Black history advocate worries about museum’s future

Gwen Robinson stands in front of a quilt displayed at the Black Mecca Museum. Robinson, a tireless researcher of black history, is one of the founders of the museum at the WISH Centre in Chatham.
Gwen Robinson stands in front of a quilt displayed at the Black Mecca Museum. Robinson, a tireless researcher of black history, is one of the founders of the museum at the WISH Centre in Chatham.

Gwen Robinson, a passionate researcher about the history of black people in Chatham-Kent, is not about to sit idly by and watch what she believes is the decline of the Black Mecca Museum.

Robinson, who is in her eighties, is one of the founding members of the museum at the WISH Centre in Chatham.

“My concern here is that it seems as though things are waning rather than building,” she said in an interview with The Voice.

Robinson has also expressed her worries by writing letters to local newspapers in which she cited “poor management” by the Chatham-Kent Black Historical Society.”

She said dismal attendance at the annual John Brown festival has been particularly hurtful.

Robinson laments that the festival, honouring the abolitionist with strong ties to Chatham, only drew about 20 people this year.

She also noted that the annual Black History program at the historic Campbell A.M.E. Church no longer exists.

Robinson, who has spent most of her adult life researching and writing about local black history, said the issue is about preserving the original vision for the historical society: To continually seek the truth about Chatham-Kent’s black history and to propagate this knowledge to future generations so the legacy is never forgotten.

“This isn’t about me,” said Robinson. “This is about the rich history and that I don’t want it lost.”

Robinson hopes that she can spark some action and get more people involved in promoting the museum and the society throughout the community.

“It’s our history; the Canadian mosaic, and we’re part of it,” said Robinson.

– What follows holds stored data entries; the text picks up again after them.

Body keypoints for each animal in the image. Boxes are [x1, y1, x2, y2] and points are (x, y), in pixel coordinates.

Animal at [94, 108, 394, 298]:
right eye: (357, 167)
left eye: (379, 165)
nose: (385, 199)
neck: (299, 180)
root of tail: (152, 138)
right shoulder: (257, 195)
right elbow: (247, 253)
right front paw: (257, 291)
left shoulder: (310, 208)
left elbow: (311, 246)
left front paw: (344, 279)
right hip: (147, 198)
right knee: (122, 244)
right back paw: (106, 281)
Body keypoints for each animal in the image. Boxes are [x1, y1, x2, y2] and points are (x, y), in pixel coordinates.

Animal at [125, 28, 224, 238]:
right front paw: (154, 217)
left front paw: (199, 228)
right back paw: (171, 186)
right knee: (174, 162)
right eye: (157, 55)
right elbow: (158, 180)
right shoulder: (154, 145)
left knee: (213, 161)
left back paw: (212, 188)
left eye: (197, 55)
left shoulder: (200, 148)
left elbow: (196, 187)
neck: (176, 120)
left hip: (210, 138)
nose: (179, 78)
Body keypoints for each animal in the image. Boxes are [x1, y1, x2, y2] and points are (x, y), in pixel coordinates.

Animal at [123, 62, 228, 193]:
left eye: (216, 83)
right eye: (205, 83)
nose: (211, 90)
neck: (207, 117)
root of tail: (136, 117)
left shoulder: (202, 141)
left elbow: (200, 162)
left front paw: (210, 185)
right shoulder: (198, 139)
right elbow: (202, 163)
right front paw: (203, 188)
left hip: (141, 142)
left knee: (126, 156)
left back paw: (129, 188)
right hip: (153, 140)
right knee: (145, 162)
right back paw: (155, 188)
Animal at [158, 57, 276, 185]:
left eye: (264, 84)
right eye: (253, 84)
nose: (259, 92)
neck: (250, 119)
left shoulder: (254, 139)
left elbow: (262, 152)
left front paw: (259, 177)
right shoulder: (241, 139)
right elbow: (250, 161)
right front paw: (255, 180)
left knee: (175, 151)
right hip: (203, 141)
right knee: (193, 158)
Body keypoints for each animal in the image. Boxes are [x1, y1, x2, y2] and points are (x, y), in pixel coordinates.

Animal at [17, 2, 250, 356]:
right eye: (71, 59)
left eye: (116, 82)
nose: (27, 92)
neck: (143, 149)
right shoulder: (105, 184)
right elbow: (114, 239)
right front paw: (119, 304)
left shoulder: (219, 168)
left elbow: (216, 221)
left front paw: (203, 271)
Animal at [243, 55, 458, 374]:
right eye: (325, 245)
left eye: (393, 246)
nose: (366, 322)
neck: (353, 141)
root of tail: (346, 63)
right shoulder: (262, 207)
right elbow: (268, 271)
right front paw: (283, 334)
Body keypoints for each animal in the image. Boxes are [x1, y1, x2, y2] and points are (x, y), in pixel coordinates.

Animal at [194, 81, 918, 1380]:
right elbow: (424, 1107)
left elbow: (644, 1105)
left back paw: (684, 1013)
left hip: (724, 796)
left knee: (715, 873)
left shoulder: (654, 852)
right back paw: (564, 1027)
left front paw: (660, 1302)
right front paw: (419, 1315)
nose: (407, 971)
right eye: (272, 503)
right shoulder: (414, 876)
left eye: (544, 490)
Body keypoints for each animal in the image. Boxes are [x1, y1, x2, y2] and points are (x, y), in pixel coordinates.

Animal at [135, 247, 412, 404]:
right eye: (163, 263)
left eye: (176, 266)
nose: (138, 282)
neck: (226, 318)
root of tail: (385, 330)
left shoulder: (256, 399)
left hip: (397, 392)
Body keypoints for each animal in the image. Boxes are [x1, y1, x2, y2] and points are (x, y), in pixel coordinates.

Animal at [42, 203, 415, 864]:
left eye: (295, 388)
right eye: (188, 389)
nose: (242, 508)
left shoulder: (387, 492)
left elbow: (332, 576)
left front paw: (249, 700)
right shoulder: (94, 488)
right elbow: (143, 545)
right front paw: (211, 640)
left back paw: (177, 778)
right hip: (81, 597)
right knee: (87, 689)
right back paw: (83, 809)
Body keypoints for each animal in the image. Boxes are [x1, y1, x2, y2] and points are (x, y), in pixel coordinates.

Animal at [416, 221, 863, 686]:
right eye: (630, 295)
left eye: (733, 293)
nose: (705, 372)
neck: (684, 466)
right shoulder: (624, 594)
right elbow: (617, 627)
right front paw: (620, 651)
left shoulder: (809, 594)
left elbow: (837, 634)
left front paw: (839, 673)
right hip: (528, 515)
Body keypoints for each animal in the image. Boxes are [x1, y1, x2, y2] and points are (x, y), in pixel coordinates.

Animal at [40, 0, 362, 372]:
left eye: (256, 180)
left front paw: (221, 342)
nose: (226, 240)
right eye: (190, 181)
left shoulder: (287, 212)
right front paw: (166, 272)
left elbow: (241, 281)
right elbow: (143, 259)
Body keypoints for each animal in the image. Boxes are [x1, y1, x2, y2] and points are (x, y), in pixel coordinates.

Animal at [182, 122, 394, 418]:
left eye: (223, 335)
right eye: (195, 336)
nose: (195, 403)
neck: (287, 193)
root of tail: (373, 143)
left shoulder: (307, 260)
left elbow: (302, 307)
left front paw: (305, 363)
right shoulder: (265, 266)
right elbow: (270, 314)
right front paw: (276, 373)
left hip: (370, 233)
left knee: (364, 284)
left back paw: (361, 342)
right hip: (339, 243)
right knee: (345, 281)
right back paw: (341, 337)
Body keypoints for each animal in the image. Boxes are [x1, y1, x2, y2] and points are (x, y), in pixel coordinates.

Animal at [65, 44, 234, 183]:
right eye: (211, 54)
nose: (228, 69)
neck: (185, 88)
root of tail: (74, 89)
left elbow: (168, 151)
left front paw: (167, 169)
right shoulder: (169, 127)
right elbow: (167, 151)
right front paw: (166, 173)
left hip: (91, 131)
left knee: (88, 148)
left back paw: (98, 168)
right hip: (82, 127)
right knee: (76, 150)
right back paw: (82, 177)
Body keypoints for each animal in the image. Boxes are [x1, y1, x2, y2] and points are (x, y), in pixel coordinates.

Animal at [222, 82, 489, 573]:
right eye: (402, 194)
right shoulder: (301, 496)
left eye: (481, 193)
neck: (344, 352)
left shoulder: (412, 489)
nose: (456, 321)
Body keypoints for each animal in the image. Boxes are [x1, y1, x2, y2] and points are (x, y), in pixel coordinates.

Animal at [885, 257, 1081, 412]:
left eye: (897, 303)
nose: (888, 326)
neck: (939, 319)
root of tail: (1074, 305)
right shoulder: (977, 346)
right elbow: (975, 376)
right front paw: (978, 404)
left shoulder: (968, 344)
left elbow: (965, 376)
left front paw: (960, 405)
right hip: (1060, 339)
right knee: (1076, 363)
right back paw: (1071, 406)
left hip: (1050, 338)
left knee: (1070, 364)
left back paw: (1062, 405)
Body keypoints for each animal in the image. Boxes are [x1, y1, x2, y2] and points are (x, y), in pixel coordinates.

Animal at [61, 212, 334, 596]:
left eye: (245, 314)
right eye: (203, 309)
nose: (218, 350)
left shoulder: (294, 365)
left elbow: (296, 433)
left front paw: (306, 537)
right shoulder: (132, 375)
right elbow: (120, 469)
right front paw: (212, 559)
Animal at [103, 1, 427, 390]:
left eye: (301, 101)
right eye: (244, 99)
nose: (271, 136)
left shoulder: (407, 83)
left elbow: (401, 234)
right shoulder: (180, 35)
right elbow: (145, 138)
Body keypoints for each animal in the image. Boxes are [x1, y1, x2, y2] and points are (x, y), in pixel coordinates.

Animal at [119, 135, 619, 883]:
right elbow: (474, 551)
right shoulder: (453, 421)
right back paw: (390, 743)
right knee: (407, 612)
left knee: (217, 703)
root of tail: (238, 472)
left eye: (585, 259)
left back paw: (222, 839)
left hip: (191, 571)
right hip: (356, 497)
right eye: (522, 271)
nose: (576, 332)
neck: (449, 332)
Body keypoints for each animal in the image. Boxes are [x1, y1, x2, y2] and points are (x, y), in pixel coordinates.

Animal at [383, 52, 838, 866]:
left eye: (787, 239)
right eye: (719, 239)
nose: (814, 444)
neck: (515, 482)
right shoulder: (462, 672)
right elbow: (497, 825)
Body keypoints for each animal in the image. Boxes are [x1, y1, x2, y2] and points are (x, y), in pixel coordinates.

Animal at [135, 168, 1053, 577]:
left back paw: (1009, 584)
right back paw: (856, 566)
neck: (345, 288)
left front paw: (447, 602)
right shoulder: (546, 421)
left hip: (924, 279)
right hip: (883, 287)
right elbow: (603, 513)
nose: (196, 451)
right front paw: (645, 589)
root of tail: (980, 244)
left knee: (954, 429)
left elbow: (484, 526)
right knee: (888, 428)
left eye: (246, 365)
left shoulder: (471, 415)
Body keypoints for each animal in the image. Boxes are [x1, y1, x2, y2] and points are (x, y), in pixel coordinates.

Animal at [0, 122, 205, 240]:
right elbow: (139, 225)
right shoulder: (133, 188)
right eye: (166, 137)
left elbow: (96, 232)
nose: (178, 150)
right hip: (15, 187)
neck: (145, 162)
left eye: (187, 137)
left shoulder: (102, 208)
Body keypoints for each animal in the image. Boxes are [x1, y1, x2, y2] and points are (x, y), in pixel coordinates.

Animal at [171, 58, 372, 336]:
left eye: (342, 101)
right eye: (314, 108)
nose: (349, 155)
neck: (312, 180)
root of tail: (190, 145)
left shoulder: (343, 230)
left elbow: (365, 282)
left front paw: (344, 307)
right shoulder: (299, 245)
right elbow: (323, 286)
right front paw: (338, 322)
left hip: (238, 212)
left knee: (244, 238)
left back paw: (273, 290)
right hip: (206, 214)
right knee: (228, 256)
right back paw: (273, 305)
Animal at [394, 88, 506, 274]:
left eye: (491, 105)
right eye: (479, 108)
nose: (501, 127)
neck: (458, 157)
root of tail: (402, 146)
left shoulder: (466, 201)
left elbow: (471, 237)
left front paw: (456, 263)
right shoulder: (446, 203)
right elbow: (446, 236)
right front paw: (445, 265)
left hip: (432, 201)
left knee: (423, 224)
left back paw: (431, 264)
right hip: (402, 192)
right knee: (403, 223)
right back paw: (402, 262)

The vice-president of the C-K Black Historical Society says Robinson’s concerns are understandable.

While Mark Vincent admitted interest is waning in some of the events, he said the society is not standing still.

He noted that many accomplishments have been achieved since a five-year plan was set in motion in 2009.

These include the Black Mecca Museum achieving official designation as a museum, which allows the facility to access funding through the Community Museum Operating Grant.

Crediting the leadership of executive director Blair Newby and society president Brenda Travis, Vincent said new exhibits have been installed and work has begun to digitize the archival resources.

While Newby has recently returned to school, Vincent noted that she remains at the helm and continues to be passionate about the museum.

“Through Blair, we have accomplished many things,” said Vincent. “We have not lost our way but just taken a new direction.”

The direction includes working closer with the North Buxton Historical Site and Museum, and the Uncle Tom’s Cabin Historical Site.

Vincent said the society has also launched a project that aims to the have the museum’s archival database on its website – – by the end of this year.
In addition to safeguarding the museum’s collection for years to come, having the information available on the web will make it easier for more people to access it.

“We believe we have kept the same vision, which is to educate and inform, not only in the Municipality of Chatham-Kent but the surrounding areas, of the rich black heritage that we have,” said Vincent.

While admitting there is a long way to go, he hopes the change in direction will help rebuild interest in the museum and the society’s activities.